If no koil context is active, a `Koil` is started on enter and torn down on
exit (also when `__aenter__` raises).

## The `@koilable` decorator

`@koilable` generates `__enter__` / `__exit__` for any class that implements `__aenter__` / `__aexit__`. It starts a `Koil` automatically if none is active, making async context managers transparently usable in sync code.

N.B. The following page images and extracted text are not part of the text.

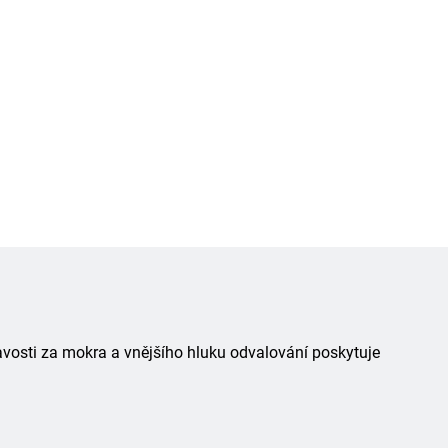
avosti za mokra a vnějšího hluku odvalování poskytuje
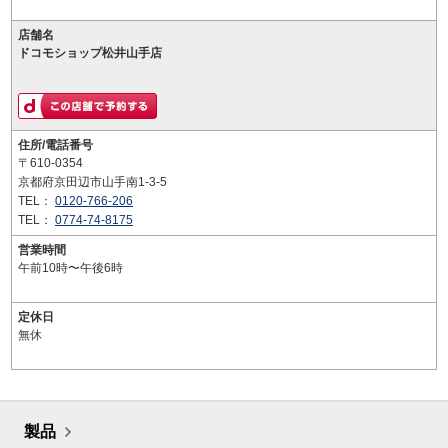
店舗名
ドコモショップ松井山手店
住所/電話番号
〒610-0354
京都府京田辺市山手南1-3-5
TEL：
0120-766-206
TEL：
0774-74-8175
営業時間
午前10時〜午後6時
定休日
無休
製品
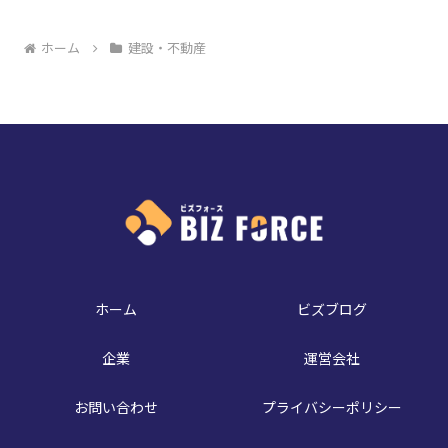
ホーム
建設・不動産
ホーム
ビズブログ
企業
運営会社
お問い合わせ
プライバシーポリシー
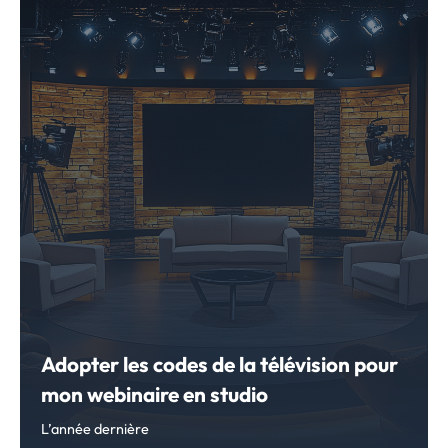
Adopter les codes de la télévision pour
mon webinaire en studio
L’année dernière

It works bare (`@koilable`) or with arguments (`@koilable(add_connectors=True)`).

```python
from koil import koilable, koiled
import asyncio

@koilable
class DataStream:
    async def __aenter__(self):
        await asyncio.sleep(0)   # connect
        return self

    async def __aexit__(self, *args):
        await asyncio.sleep(0)   # disconnect

    @koiled
    async def fetch(self) -> int:
        await asyncio.sleep(0.01)
        return 42

    @koiled
    async def stream(self):
        for i in range(5):
            await asyncio.sleep(0.01)
            yield i


# Sync usage — no asyncio knowledge required
with DataStream() as ds:
    print(ds.fetch())
    for item in ds.stream():
        print(item)
```

### `KoiledModel` — Pydantic integration

```python
from koil.composition import KoiledModel

class MyService(KoiledModel):
    url: str

    async def __aenter__(self):
        # setup
        return self

    async def __aexit__(self, *args):
        # teardown
        pass

with MyService(url="http://example.com") as svc:
    ...
```

---

## Qt integration

koil's Qt integration runs the asyncio loop on a background thread and uses Qt signals as the bridge — the Qt event loop is never blocked or replaced.

```python
from koil.qt import async_to_qt, qt_to_async, QtFuture, create_qt_koil
from qtpy import QtWidgets

class MyWidget(QtWidgets.QWidget):
    def __init__(self):
        super().__init__()
        self._koil = create_qt_koil(parent=self)

        # Wrap an async function so it can be called from a Qt slot
        self.runner = async_to_qt(self.my_coroutine)
        self.runner.returned.connect(self.on_result)
        self.runner.errored.connect(self.on_error)

        button = QtWidgets.QPushButton("Run")
        button.clicked.connect(lambda: self.runner.run())
        ...

    async def my_coroutine(self):
        await asyncio.sleep(1)
        return 42

    def on_result(self, value):
        print(f"Got {value} on the Qt main thread")

    def on_error(self, exc):
        print(f"Error: {exc}")
```

`qt_to_async` goes the other direction: it wraps a Qt slot so it can be awaited from inside the async loop, with the slot executing on the Qt main thread and resolving a `QtFuture` when done.

---

## Deprecated import paths

The legacy shim modules `koil.koil`, `koil.helpers`, and `koil.vars` now emit
a `DeprecationWarning` on attribute access and will be removed in a future
major release — import from `koil.loop`, `koil.bridge`, and `koil.context`
(or just `koil`) instead. The old `run_spawned` / `iterate_spawned` aliases
are deprecated names for `run_threaded` / `iterate_threaded`.

---

## When to use koil

Use koil when:

- You are writing a **sync-facing API** on top of an async implementation (e.g. a library that works both ways).
- You need a **persistent event loop** that lives for the duration of a context manager, not just a single call.
- You need **cancellation to propagate** cleanly across the thread boundary in both directions.
- You need **`ContextVar` values to flow** between sync and async code.
- You are working with **Qt** and do not want to replace or patch the Qt event loop.
- You want to consume **async generators as sync `for` loops** or drive **sync generators from async code**.

Do not use koil when:

- You are writing a pure async application — use asyncio directly.
- You are inside a Django/ASGI server — use asgiref.
- You only need to run a single coroutine to completion once — use `asyncio.run`.